À Gilo et dans les colonies voisines, les constructions vont bon train. Devant les chantiers, des photos illustrent les projets immobiliers à venir.

«Je ne crois pas que Jérusalem devrait être divisé», ajoute la femme de 27 ans originaire de Russie, qui s'oppose à la création d'un État palestinien.

Pourtant, il suffit de faire un tour dans la ville pour constater les divisions flagrantes entre la partie juive et la partie arabe de Jérusalem. D'un côté, des arbres et des fleurs poussent le long de larges routes bien entretenues. De l'autre, des détritus s'accumulent en bordure des rues et la végétation est rare. Les deux populations se mélangent rarement, sauf au coeur de la vieille ville.

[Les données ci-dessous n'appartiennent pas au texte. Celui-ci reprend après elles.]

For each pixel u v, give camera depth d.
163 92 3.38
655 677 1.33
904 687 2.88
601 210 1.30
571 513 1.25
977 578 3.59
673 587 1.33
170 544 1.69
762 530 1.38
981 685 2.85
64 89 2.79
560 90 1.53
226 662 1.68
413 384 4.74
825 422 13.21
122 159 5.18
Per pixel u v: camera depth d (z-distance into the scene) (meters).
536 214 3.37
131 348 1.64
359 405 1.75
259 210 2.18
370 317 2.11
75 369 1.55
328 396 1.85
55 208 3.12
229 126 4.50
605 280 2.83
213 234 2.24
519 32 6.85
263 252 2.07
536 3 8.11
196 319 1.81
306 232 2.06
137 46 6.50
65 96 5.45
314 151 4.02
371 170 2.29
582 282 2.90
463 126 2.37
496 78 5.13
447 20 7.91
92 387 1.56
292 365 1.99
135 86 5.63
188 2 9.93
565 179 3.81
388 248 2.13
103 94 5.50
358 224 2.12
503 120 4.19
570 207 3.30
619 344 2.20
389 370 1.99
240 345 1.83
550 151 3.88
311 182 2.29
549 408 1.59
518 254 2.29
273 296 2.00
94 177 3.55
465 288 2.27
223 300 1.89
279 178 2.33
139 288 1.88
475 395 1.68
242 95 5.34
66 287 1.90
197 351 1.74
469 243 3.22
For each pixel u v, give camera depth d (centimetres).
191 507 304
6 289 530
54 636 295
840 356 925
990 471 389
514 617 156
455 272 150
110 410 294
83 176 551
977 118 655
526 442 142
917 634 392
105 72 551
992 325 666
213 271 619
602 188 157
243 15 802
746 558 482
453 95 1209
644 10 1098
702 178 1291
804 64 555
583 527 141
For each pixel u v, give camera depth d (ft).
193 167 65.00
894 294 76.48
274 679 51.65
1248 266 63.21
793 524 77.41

«Les Israéliens pensent que la ville est unie, mais ce n'est pas le cas au quotidien, souligne Elisha Efrat, géographe et professeur émérite de l'Université de Tel-Aviv. Dans les faits, nous avons deux villes. À l'est, les Arabes ont leurs propres écoles, leur propre langue, leurs journaux, leur propre système d'autobus... Tout est différent. Il n'y a que les touristes qui vont des deux côtés.»

En cherchant à rendre Jérusalem indivisible, les Israéliens ont voulu notamment protéger leurs lieux sacrés. Les principaux lieux saints du judaïsme, du christianisme et de l'islam à Jérusalem se trouvent confinés derrière les remparts de la vieille ville.

«C'est le seul endroit de la ville où les Israéliens et les Palestiniens vivent très près les uns des autres, souligne l'ancien ambassadeur du Canada en Jordanie Michael J. Molloy, dans une entrevue téléphonique. C'est vraiment l'endroit d'où tout peut s'écrouler.»

Comme des douzaines de groupes de chercheurs partout dans le monde, M. Molloy et deux confrères ont planché sur une solution originale au conflit, tentant d'offrir une nouvelle voie - et un peu d'espoir. Ils ont rapidement conclu que la vieille ville était au coeur du problème et nécessiterait une résolution extraordinaire. Ils ont présenté aux principaux acteurs d'éventuelles négociations leur «régime spécial» pour la vieille ville, pour lequel une police internationale serait mise sur pied. Leur initiative est hébergée par l'Université de Windsor, en Ontario, et financée en partie par des fonds du gouvernement canadien, qui ne participe toutefois pas au contenu.

Pour l'instant, ils ignorent si leurs propositions pourraient servir de modèle à un éventuel règlement. Mais la nécessité d'apporter de nouvelles idées pour Jérusalem se fait sentir. «Ce conflit ne se terminera peut-être jamais, souligne Daniel Seidemann. Mais s'il se termine, il se termine à Jérusalem. Il n'y a pas de solution sans régler le problème de Jérusalem.»

Et plus la solution tarde, plus les risques d'embrasement sont grands, ajoute-t-il.